Having lost the letters, Edward was forced to settle out of court. “Big Jim allowed him to keep the $27,500 he had filched from the refinery, plus $10,000 compensation for the weekend he had spent in jail, and $5,000 for his legal fees. Edward exchanged all of that for his half of the refinery. Edward was now freed from his immediate financial difficulty. Of course he was still $38,000 in debt to five different attorneys, all for lawsuits against “Big:” Jim Fisk, and Edward had yet to win a single one. But being a pompous popinjay, he was convinced that he deserved to win at least one. And so he urged Josie to push ahead with her lawsuit against “Big” Jim. Not that he could have stopped her.
Josie was claiming that during their multi-year affair James Fisk had invested $25,000 for her, and now she wanted it back, with interest. “Big” Jim’s lawyers were arguing that the cash had never been hers, and that Josie’s entire life had been one money scam after another. On the witness stand Jose began with another lie. “I will be twenty-four years of age on the 11th of December next.” She was actually 28.

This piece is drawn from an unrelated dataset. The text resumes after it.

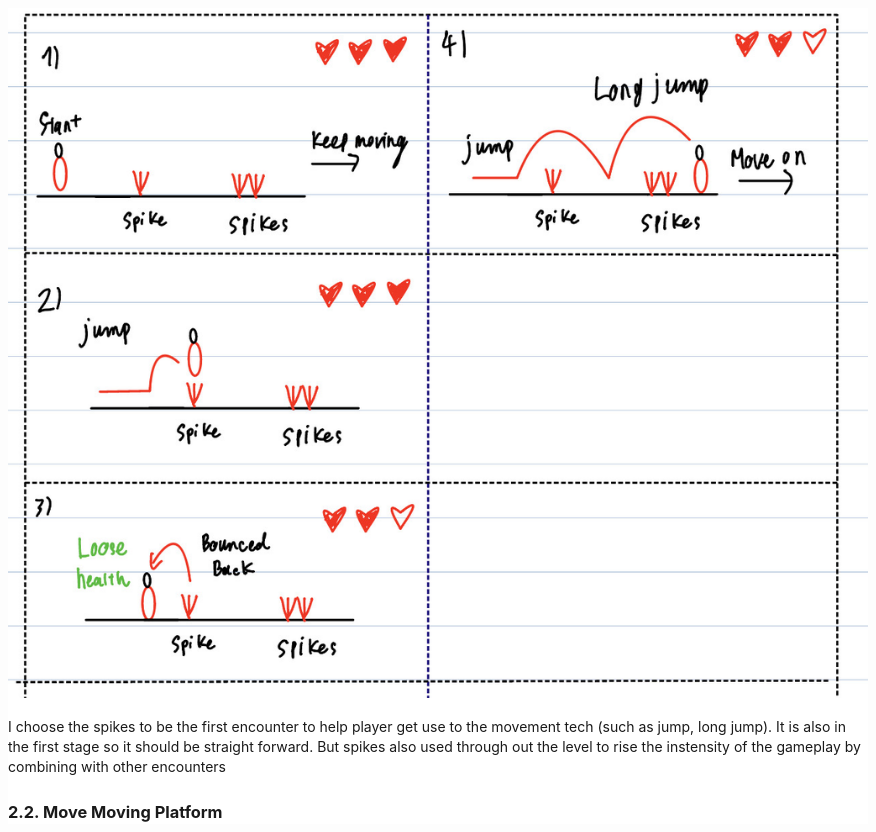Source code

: ![!](DocImages/Spike.jpg)

I choose the spikes to be the first encounter to help player get use to the movement tech (such as jump, long jump). It is also in the first stage so it should be straight forward. But spikes also used through out the level to rise the instensity of the gameplay by combining with other encounters

### 2.2. Move Moving Platform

It was perfectly predictable that under cross examination her past would be used to impeach her. She was asked if, in California “a pistol was pointed in your presence at a man's head?” Reluctantly Josie replied, “There was a circumstance of that kind happened.” “Was it a man by the name of D. W. Perley…Was (the gun) pointed at him by (Josie's stepfather)? (And) did (Perley) sign a check before he went out?” All of this, Josie was forced to admit, was the truth. The jury, and the press, knew a badger game when they heard one.
Over three hours on the stand Josie was also forced to admit that Fisk had bought her the house on 23rd Street, from the knocker on Josie's front door to the curtains in the parlor and the commode in the bedroom. She was even forced to admit that she had handed over her love letters from Fisk because Edward thought they “would benefit him in the case…pending between him and Mr. Fisk.” All of this was predictable, as her lawyer must have predicted. But Josie had insisted on proceeding. She was also three times stupid; she was in love with Edward, and she was greedy.
And then, on January 6, 1872, Edward took the stand in Josie’s case. Even under friendly direct examination, the spectators could not suppress a giggle when he insisted he and Josie were “just friends”. When court broke for lunch at 1:00 p.m. Edward stormed out, infuriated. He lunched at Delmonico’s on 14th street, and it was there that he learned from "a friend" that he and Josie had been indicted for blackmailing “Big” Jim Fisk. It was the last straw.